Now there's a good steady name.

Not fancy.

Kind of solid.

Someone looked it up and said that it means, 'beloved'.


Maybe to ancient Hebrews 'David' meant something other than 'that guy over there' - but now, trust me, 'Dave' simply means 'Dave'.

And that's what I like about it.

But today I spoke on the phone with a woman named Mercy. Mercy!! And she works in the field of disability. Could you imagine what she's got to live up to? Mercy can't be impatient. Mercy can't be in a rush. Mercy has got to always be, well, full of mercy.

After we discussed what needed to be discussed, I said to her, 'It must be tough to have a name like Mercy and do what you do."

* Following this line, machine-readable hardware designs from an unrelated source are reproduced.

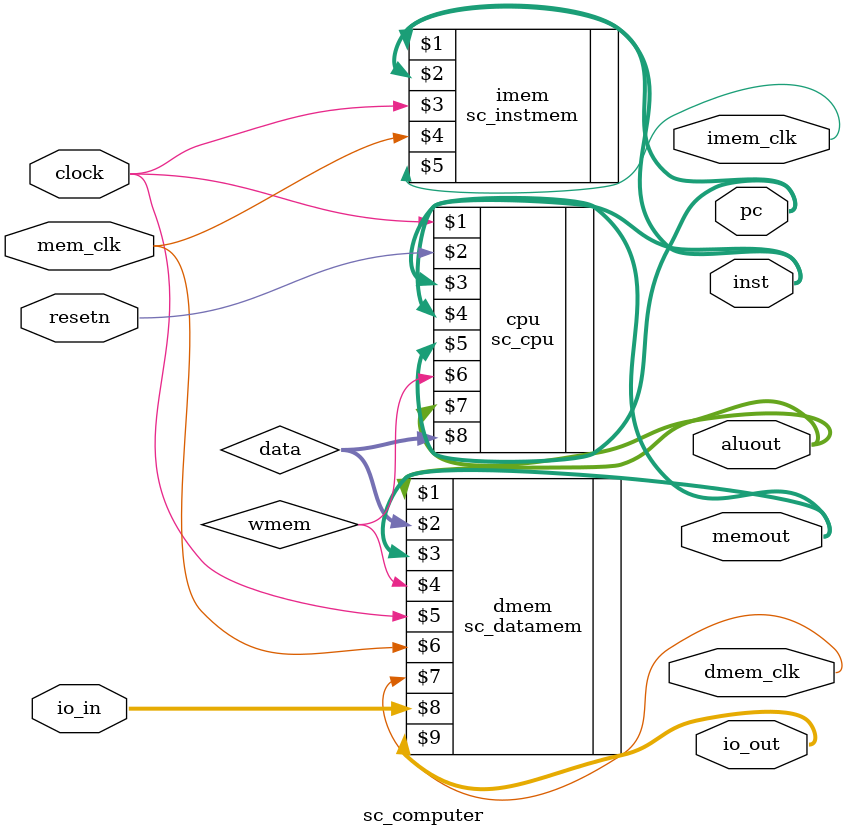
<source format=v>
module sc_computer (resetn,clock,mem_clk,pc,inst,aluout,memout,imem_clk,dmem_clk, io_in, io_out);

   input         resetn,clock,mem_clk;
   input  [12:0]  io_in;
   output [31:0] pc,inst,aluout,memout;
   output        imem_clk,dmem_clk;
   output [44:0] io_out;
   wire   [31:0] data;
   wire          wmem; // all these "wire"s are used to connect or interface the cpu,dmem,imem and so on.

   sc_cpu cpu (clock,resetn,inst,memout,pc,wmem,aluout,data);          // CPU module.
   sc_instmem  imem (pc,inst,clock,mem_clk,imem_clk);                  // instruction memory.
   sc_datamem  dmem (aluout,data,memout,wmem,clock,mem_clk,dmem_clk,io_in,io_out); // data memory.

endmodule

</source>
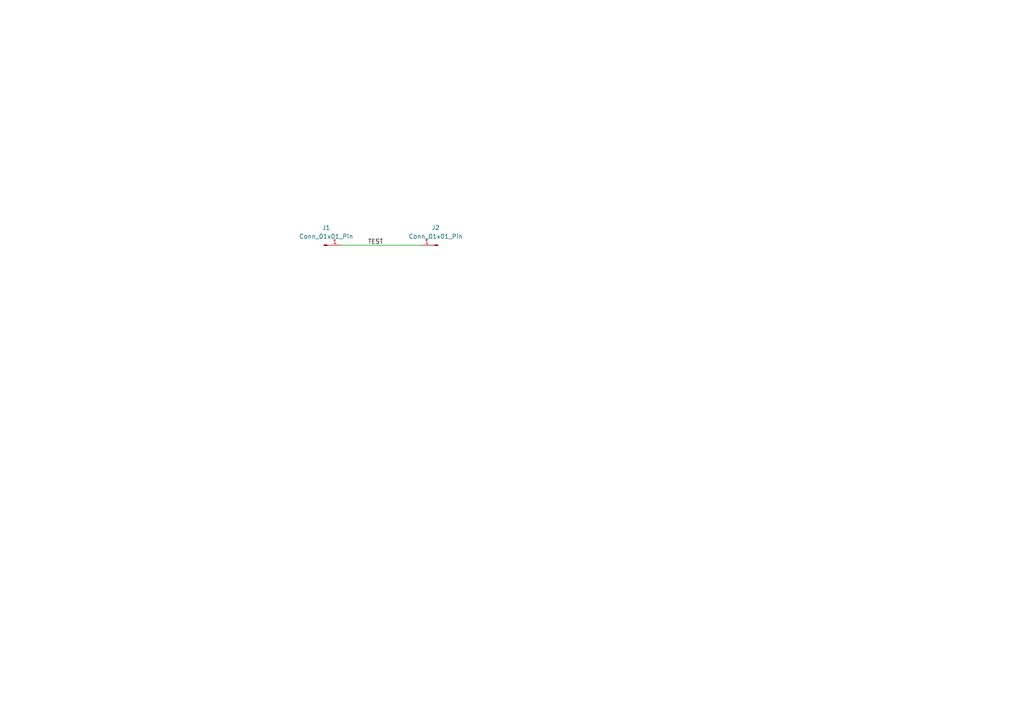
<source format=kicad_sch>
(kicad_sch
	(version 20250114)
	(generator "eeschema")
	(generator_version "9.0")
	(uuid "c1e36e68-4f6a-480c-a4ad-3d21e9eb760b")
	(paper "A4")
	
	(wire
		(pts
			(xy 99.06 71.12) (xy 121.92 71.12)
		)
		(stroke
			(width 0)
			(type default)
		)
		(uuid "0882dbfb-0825-40b9-b8e1-816b71c06ed4")
	)
	(label "TEST"
		(at 106.68 71.12 0)
		(effects
			(font
				(size 1.27 1.27)
			)
			(justify left bottom)
		)
		(uuid "f4ed4df5-ab52-4beb-9982-cb9143eb160b")
	)
	(symbol
		(lib_id "Connector:Conn_01x01_Pin")
		(at 127 71.12 180)
		(unit 1)
		(exclude_from_sim no)
		(in_bom yes)
		(on_board yes)
		(dnp no)
		(fields_autoplaced yes)
		(uuid "073d5dc2-6ff5-400a-9ab1-b3bb0e248caf")
		(property "Reference" "J2"
			(at 126.365 66.04 0)
			(effects
				(font
					(size 1.27 1.27)
				)
			)
		)
		(property "Value" "Conn_01x01_Pin"
			(at 126.365 68.58 0)
			(effects
				(font
					(size 1.27 1.27)
				)
			)
		)
		(property "Footprint" "Connector_PinHeader_1.00mm:PinHeader_1x01_P1.00mm_Vertical"
			(at 127 71.12 0)
			(effects
				(font
					(size 1.27 1.27)
				)
				(hide yes)
			)
		)
		(property "Datasheet" "~"
			(at 127 71.12 0)
			(effects
				(font
					(size 1.27 1.27)
				)
				(hide yes)
			)
		)
		(property "Description" "Generic connector, single row, 01x01, script generated"
			(at 127 71.12 0)
			(effects
				(font
					(size 1.27 1.27)
				)
				(hide yes)
			)
		)
		(pin "1"
			(uuid "37d46f9e-50b0-4fb0-8c1d-daed4f2723a6")
		)
		(instances
			(project "issue21564"
				(path "/c1e36e68-4f6a-480c-a4ad-3d21e9eb760b"
					(reference "J2")
					(unit 1)
				)
			)
		)
	)
	(symbol
		(lib_id "Connector:Conn_01x01_Pin")
		(at 93.98 71.12 0)
		(unit 1)
		(exclude_from_sim no)
		(in_bom yes)
		(on_board yes)
		(dnp no)
		(fields_autoplaced yes)
		(uuid "190414a9-9580-440b-8615-113b75b5afd0")
		(property "Reference" "J1"
			(at 94.615 66.04 0)
			(effects
				(font
					(size 1.27 1.27)
				)
			)
		)
		(property "Value" "Conn_01x01_Pin"
			(at 94.615 68.58 0)
			(effects
				(font
					(size 1.27 1.27)
				)
			)
		)
		(property "Footprint" "Connector_PinHeader_1.00mm:PinHeader_1x01_P1.00mm_Vertical"
			(at 93.98 71.12 0)
			(effects
				(font
					(size 1.27 1.27)
				)
				(hide yes)
			)
		)
		(property "Datasheet" "~"
			(at 93.98 71.12 0)
			(effects
				(font
					(size 1.27 1.27)
				)
				(hide yes)
			)
		)
		(property "Description" "Generic connector, single row, 01x01, script generated"
			(at 93.98 71.12 0)
			(effects
				(font
					(size 1.27 1.27)
				)
				(hide yes)
			)
		)
		(pin "1"
			(uuid "de26aefd-c450-4ff4-954e-b75b4835c767")
		)
		(instances
			(project ""
				(path "/c1e36e68-4f6a-480c-a4ad-3d21e9eb760b"
					(reference "J1")
					(unit 1)
				)
			)
		)
	)
	(sheet_instances
		(path "/"
			(page "1")
		)
	)
	(embedded_fonts no)
)

</source>
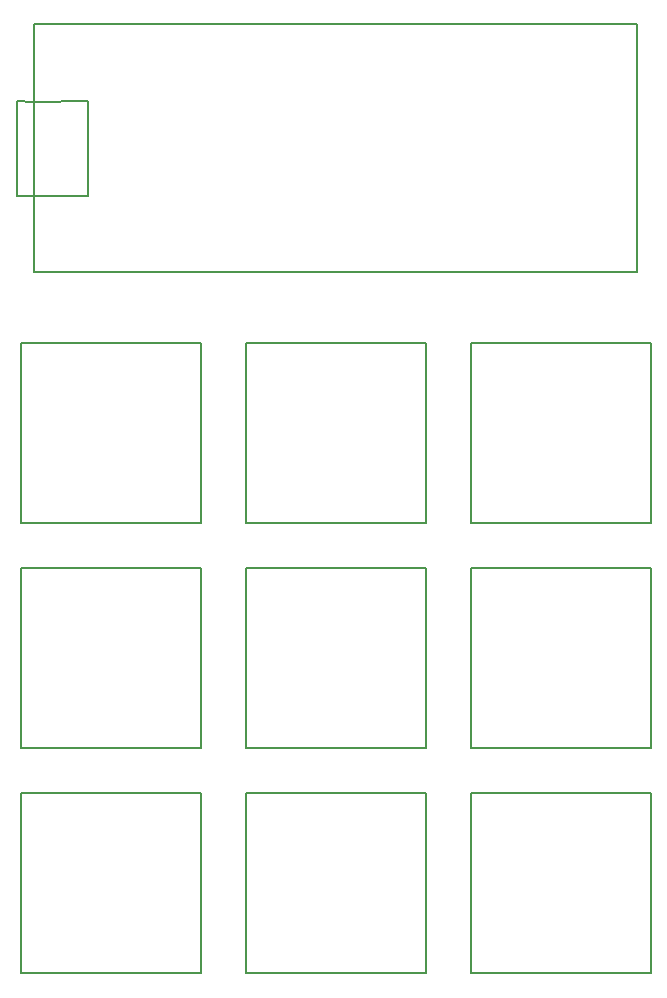
<source format=gbr>
G04 EAGLE Gerber RS-274X export*
G75*
%MOMM*%
%FSLAX34Y34*%
%LPD*%
%INSilkscreen Top*%
%IPPOS*%
%AMOC8*
5,1,8,0,0,1.08239X$1,22.5*%
G01*
%ADD10C,0.127000*%


D10*
X69100Y609944D02*
X221500Y609944D01*
X221500Y457544D01*
X69100Y457544D01*
X69100Y609944D01*
X69100Y419444D02*
X221500Y419444D01*
X221500Y267044D01*
X69100Y267044D01*
X69100Y419444D01*
X69100Y228944D02*
X221500Y228944D01*
X221500Y76544D01*
X69100Y76544D01*
X69100Y228944D01*
X259600Y228944D02*
X412000Y228944D01*
X412000Y76544D01*
X259600Y76544D01*
X259600Y228944D01*
X259600Y419444D02*
X412000Y419444D01*
X412000Y267044D01*
X259600Y267044D01*
X259600Y419444D01*
X259600Y609944D02*
X412000Y609944D01*
X412000Y457544D01*
X259600Y457544D01*
X259600Y609944D01*
X450100Y228944D02*
X602500Y228944D01*
X602500Y76544D01*
X450100Y76544D01*
X450100Y228944D01*
X450100Y419444D02*
X602500Y419444D01*
X602500Y267044D01*
X450100Y267044D01*
X450100Y419444D01*
X450100Y609944D02*
X602500Y609944D01*
X602500Y457544D01*
X450100Y457544D01*
X450100Y609944D01*
X80800Y670044D02*
X80800Y735044D01*
X80800Y814044D01*
X80800Y880044D01*
X590800Y880044D01*
X590800Y670044D01*
X80800Y670044D01*
X80800Y735044D02*
X65800Y735044D01*
X65800Y815044D01*
X80800Y814044D01*
X80800Y735044D02*
X125800Y735044D01*
X125800Y815044D01*
X80800Y814044D01*
M02*

</source>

She paused and said, 'A lot of people kind of make fun of my name. They say what you say, the demand on me is high. But for me, it's easy, because when someone calls my name, I know immediately what is wanted from me."

Monday, March 01, 2010

Poco Hor: The Lecture

On May 7th, I'm launching a new lecture (no not every single story will be new) called:

Poco Hor!
Listening, Connection and Understanding:
The Sometimes Forgotten Tools of Care

The lecture will be in Toronto and you can get information or register by calling Rose Castronovo at Vita Community Living Services, 416-749-6234. A few people have asked me what Poco Hor means and, though I should wait for the lecture - I've decided to tell that story on video. So I sat down at my computer and gave it a shot. I felt silly talking to the camera, but there it is.

One of my readers, a woman named Susan, says that this is one of her favourite stories from Rolling Around in My Head. So I've decided, without her permission, to go ahead and dedicate it to her. She's someone that I think always, intuitively, understood what Poco Hor! meant.